▶ [Requirement]
In the text on tips and tricks in R, which R package contains the function updateR()?

▶ [Text excerpt]
Tips and tricks in R

Maria Bobrowski | Niels Schwab | Charlotta Mirbach
RLab - Skriptbasierte modulare Umweltstatistik (Universitätskolleg 2.0)
Universität Hamburg
CC BY-SA 4.0 | 2019 - 2022

Content overview

Objective

In order to overcome the extremely steep learning curve, some hints, tips and tricks have been compiled on the following pages to make learning R easier for you:

  • Comparision of GUI and IDE
  • Updating of R, R-packages and RStudio
  • Saving results from the environment and from the console
  • Saving plots
  • Tips and tricks to save tables
  • The art of scripting
  • Example R-script
  • Adding comments to your code
  • R cheat sheets

Learning Curve

As you learn new skills, you will sooner or later face challenges. The same goes for learning a new language - in your case the programming language R.

Look at it as an exploratory tryout of a new environment.

Don't be confused by error messages! Better think as Thomas A. Edison, the inventor of the light bulb, said: Bulb

Prerequisites

To understand this script, you should have

  • R and RStudio installed and
  • connected R to RStudio and
  • you should be familiar with the four windows of RStudio.

All this is described in the digital scripts How to install R and RStudio and RStudio und R-Skripte (the latter in german only), look there if necessary and then return here!

It is best to open RStudio parallel to the digital script, so that you can try out the functions directly. You can also read the digital script on a smartphone or tablet.

Questions or remarks?
The RLab team is always grateful for suggestions and comments to improve this digital script! You can also ask questions about the content! Use the comments for all this!

GUI versus IDE

Especially when you are learning R at the beginning, the script-based control and the endless possibilities of statistical analysis can be intimidating. Compared to other statistical software such as Excel or SPSS, RStudio does not have a Graphical User Interface (GUI), but an Integrated Development Environment (IDE).

MS Excel, SPSS, ...? BetteR use R! :)

Compared to the pure program R, RStudio provides you with the script window, plot window, environment and console to make it easier to use. However, it is a prerequisite that you know in advance what you want to calculate or display. In RStudio there is no possibility to "click" through the choices as in e.g., SPSS.

The control of the program R is script-based and it is important that you don't get discouraged by error messages. It is quite normal for error messages to appear or for something not to work as intended.

Comfort Zone

For general information on R-Help functions, see the digital script R-Hilfe in- und außerhalb von R (in german only).

Installing an R package

Here you can see how easy and quick you can add an R package to your R installation!

Questions or remarks?
The RLab team is always grateful for suggestions and comments to improve this digital script! You can also ask questions about the content! Use the comments for all this!

Updating R, R-packages and RStudio

The R Core Team is responsible for R and is posting new R versions regularly. To be always up to date, you can use the function updateR(). It is included in the "installr" R package. updateR() automatically searches for the latest R version and then offers the possibility to install it. So you are always up to date!

▶ [Excerpted records]
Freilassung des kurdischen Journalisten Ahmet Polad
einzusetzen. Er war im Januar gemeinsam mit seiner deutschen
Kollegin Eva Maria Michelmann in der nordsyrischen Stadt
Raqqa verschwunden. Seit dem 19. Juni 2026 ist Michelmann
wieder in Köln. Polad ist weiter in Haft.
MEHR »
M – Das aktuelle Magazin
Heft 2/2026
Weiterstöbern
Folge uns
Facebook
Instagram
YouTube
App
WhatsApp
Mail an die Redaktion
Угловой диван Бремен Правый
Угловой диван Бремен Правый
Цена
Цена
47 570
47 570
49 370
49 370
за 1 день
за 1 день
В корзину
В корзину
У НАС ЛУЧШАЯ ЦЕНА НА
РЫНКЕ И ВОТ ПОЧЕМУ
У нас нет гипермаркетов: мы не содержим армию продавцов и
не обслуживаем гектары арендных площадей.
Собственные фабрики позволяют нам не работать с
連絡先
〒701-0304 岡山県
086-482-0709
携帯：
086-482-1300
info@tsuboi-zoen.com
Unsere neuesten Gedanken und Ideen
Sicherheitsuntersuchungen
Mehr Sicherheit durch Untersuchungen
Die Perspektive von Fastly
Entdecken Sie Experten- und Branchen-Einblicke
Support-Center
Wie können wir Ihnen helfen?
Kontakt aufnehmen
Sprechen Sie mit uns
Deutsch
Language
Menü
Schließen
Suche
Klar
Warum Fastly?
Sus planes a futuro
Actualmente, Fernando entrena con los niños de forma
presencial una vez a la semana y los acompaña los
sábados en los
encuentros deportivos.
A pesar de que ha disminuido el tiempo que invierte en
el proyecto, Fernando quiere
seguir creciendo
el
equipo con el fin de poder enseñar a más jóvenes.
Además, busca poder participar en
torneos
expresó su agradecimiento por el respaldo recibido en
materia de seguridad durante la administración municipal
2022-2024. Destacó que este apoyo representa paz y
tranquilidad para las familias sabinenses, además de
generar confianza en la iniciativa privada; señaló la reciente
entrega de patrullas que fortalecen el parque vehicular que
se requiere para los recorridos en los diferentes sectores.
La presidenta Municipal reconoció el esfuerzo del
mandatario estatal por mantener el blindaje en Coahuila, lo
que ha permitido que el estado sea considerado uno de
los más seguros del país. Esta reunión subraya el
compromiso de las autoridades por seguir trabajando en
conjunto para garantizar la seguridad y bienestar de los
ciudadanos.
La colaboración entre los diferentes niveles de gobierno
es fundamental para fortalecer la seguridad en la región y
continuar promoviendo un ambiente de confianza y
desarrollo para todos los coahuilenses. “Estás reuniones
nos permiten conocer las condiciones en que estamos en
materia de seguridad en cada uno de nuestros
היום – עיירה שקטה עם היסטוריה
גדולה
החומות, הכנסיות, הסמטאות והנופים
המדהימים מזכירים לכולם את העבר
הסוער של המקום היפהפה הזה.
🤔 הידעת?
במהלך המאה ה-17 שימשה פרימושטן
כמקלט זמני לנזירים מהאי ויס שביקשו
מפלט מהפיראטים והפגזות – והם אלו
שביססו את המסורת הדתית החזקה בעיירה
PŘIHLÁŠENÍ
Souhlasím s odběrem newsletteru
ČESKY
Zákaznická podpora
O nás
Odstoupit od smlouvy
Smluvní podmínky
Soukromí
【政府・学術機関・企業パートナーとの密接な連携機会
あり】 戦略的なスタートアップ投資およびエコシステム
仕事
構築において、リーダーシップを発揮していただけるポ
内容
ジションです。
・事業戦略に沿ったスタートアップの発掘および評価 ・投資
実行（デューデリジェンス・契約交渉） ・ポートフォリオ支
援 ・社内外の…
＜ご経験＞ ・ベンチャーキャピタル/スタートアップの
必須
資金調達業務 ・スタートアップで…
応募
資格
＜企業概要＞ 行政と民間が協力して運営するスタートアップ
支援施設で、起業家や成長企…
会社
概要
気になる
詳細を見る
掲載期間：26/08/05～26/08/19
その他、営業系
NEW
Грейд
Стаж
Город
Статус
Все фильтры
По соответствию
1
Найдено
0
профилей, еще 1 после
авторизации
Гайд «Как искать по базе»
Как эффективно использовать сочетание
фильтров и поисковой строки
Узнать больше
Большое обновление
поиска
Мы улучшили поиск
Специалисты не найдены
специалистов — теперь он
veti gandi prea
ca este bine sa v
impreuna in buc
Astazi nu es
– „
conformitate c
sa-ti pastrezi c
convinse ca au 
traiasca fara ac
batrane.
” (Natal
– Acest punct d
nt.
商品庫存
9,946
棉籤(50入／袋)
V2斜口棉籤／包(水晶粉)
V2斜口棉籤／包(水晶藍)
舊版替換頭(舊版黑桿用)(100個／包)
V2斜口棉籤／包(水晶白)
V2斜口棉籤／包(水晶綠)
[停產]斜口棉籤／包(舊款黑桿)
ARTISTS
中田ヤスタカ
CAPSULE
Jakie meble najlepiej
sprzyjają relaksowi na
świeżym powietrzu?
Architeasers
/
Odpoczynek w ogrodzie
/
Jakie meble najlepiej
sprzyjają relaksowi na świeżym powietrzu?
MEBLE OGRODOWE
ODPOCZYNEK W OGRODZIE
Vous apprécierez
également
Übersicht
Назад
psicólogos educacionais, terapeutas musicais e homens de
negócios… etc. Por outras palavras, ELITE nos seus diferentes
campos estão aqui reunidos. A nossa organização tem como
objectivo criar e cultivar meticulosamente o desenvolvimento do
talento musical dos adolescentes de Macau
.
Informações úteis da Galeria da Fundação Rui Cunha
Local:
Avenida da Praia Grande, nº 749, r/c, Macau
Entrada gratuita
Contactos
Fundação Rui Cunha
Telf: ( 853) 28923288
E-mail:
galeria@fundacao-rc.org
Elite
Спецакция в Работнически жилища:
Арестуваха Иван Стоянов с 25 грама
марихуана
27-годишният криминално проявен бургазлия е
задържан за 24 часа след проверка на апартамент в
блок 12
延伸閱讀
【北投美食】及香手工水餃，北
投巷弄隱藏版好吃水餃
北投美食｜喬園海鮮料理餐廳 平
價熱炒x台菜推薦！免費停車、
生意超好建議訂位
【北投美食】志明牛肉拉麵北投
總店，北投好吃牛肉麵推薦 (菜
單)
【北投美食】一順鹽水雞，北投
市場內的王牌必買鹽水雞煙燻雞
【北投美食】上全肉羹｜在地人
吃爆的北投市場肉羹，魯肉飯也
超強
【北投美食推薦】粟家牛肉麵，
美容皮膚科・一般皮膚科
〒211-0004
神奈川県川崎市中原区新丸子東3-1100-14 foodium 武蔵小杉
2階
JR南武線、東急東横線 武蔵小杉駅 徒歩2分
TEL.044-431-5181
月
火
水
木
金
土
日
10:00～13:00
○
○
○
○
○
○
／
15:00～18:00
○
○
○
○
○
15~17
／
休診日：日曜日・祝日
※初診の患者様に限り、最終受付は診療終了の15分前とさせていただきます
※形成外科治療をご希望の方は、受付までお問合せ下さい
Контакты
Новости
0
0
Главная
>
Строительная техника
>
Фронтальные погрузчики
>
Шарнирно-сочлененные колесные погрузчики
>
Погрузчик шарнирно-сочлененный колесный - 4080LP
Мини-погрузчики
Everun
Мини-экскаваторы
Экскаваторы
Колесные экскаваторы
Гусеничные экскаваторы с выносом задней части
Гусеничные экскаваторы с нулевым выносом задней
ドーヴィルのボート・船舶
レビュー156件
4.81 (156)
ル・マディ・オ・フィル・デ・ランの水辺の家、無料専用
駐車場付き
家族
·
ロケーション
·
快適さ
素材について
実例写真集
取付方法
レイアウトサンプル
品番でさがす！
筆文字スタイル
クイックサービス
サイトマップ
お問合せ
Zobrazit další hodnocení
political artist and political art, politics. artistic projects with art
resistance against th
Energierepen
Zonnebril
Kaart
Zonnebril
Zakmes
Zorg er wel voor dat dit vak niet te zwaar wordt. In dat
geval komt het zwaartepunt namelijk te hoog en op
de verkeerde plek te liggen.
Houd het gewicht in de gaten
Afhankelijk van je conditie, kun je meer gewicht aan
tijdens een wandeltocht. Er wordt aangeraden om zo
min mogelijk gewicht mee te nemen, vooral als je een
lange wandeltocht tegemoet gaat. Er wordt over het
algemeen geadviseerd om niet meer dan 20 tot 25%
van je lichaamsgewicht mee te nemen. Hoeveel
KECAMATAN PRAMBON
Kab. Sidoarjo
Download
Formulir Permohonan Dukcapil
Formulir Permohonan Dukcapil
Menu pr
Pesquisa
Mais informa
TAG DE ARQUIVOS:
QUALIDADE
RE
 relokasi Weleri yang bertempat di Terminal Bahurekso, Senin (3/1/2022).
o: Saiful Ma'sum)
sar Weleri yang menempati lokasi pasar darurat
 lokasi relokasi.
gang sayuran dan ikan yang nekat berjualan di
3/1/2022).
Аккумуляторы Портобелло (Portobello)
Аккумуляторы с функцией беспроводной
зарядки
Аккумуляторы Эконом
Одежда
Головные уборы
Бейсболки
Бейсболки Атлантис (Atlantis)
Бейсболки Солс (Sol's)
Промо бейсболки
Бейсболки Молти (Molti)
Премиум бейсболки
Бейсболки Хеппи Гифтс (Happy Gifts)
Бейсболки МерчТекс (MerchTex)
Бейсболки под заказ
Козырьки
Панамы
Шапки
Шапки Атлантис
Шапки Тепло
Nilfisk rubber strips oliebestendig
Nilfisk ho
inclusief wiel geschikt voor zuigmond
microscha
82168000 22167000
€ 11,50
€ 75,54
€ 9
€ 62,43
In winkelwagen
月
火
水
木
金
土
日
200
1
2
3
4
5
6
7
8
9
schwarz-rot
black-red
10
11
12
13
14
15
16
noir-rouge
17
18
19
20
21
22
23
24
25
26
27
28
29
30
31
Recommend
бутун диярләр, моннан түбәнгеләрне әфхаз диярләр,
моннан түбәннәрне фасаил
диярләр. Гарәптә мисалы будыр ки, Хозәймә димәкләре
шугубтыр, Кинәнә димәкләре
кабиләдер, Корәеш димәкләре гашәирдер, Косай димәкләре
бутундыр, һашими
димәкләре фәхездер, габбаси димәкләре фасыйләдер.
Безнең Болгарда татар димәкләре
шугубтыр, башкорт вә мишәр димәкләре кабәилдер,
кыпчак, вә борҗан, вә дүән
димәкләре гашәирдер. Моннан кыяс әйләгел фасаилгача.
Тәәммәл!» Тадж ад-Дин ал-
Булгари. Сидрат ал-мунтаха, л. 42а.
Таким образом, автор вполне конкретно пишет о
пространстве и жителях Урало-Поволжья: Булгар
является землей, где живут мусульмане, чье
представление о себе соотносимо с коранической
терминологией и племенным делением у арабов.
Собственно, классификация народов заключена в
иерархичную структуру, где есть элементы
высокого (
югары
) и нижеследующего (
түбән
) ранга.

▶ [Written solution]
The "installr" package.